At her age she belongs to the high risk group, and with people who also stay away from the CBD, she has temporarily closed the stable. But the restless matriarch complained of boredom during the “circuit breaker” period.
“I just stayed home for two months,” she said. “I read the newspapers and sometimes watched television.”
INSIDE THE TRADE FOR THE CIRCUIT BREAKER
For 22-year-old Delonix Tan Wei Jie, on the other hand, he couldn’t have picked a more inopportune time to enter the peddlers trade.
After applying to the National Environment Agency’s Incubation Stall Program, he opened his fish ball stand, SanDai Fishball, at the Amoy Street Food Center as the number of COVID-19 cases increased.
Mr. Delonix Tan Wei Jie.
“After four days of operation, the government announced that there would be a circuit breaker on April 7,” he complained. Yes (Hokkien for bad luck).
Although he had little experience in cooking, he had helped his father make yong tau foo in a wet market in Toa Payoh, and thought he would like the hawker’s “hectic” lifestyle.
When he started, he did a double duty: he was at his stall during the day and at night he helped with his family’s food business.
Given his schedule, his girlfriend initially helped him with his stall.
“She knew I was very stressed, short on cash, and so on, so she offered to help,” said the novice, acknowledging that his cooking “took some time to develop.”
This was after he closed his booth during the circuit breaker, as it was in the CBD, and realized there would be almost “zero pedestrians”.
After reopening it in June, he found that during the lunch hour that used to be at the food center, the crowd still hadn’t returned.
“We spoke to … our customers, and they told us most of them wouldn’t be back until next year,” he said. So after a few months he decided to quit and help his father in the wet market.
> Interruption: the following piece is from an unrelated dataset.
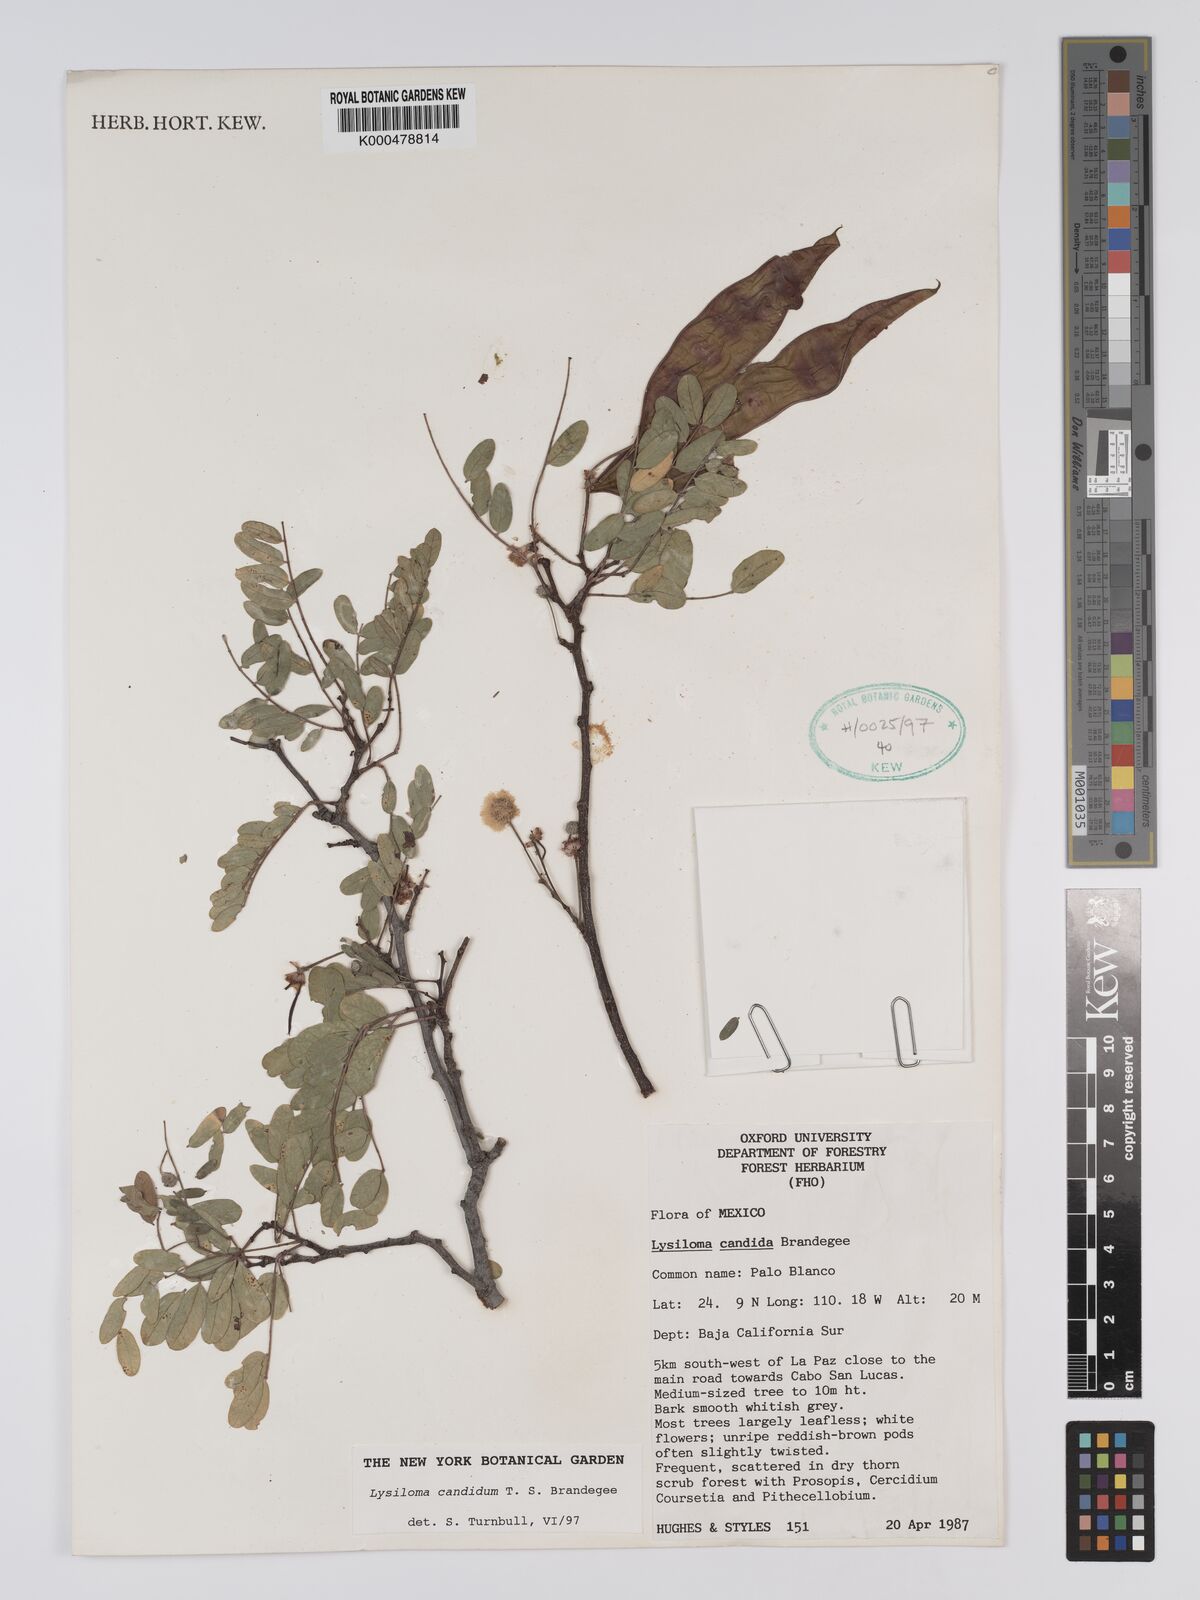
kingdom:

“Rather than keep throwing money into this black hole, we decided to just cut it off,” he said. “(Being a peddler) … is very, very hard work, and the (profit margins are) very, very thin.
“After this experience I don’t think I want to be a hawker.”
He is left with pictures of his booth.
PROMISE OF A COMEBACK
Leong also resumed the business after the circuit breaker measures were lifted. “I did it immediately, if only to meet people,” she said.
However, as her clients were mainly office workers in the CBD, it was quiet. In July, it closed its Far East Square facility for good due to dwindling crowds and lease issues.
“When I started renting there 20 years ago, the people (building management) were nice. Who knew they would change this year and become difficult to talk to? ” she said.
One of her employees has returned to China, another has gone to work in her brother’s restaurant and the latter “wanted to rest”.
WATCH: Ancient Flavors – Singaporean Hawkers Serving Traditional Asian Recipes (46:25)
At her age, Leong should comfortably retire, but she is adamant about keeping the Nam Seng brand alive.
“I’ve worked for so many years. My focus and dedication over the past 60 years has been for my brand. How can I bear to let it go? ” she said.
‘We’re taking our time, and we’ll find a new place. We will make a comeback. I will inform you all through the newspaper, internet and telephone when we reopen. ‘
Watch the Belly Of A Nation program here.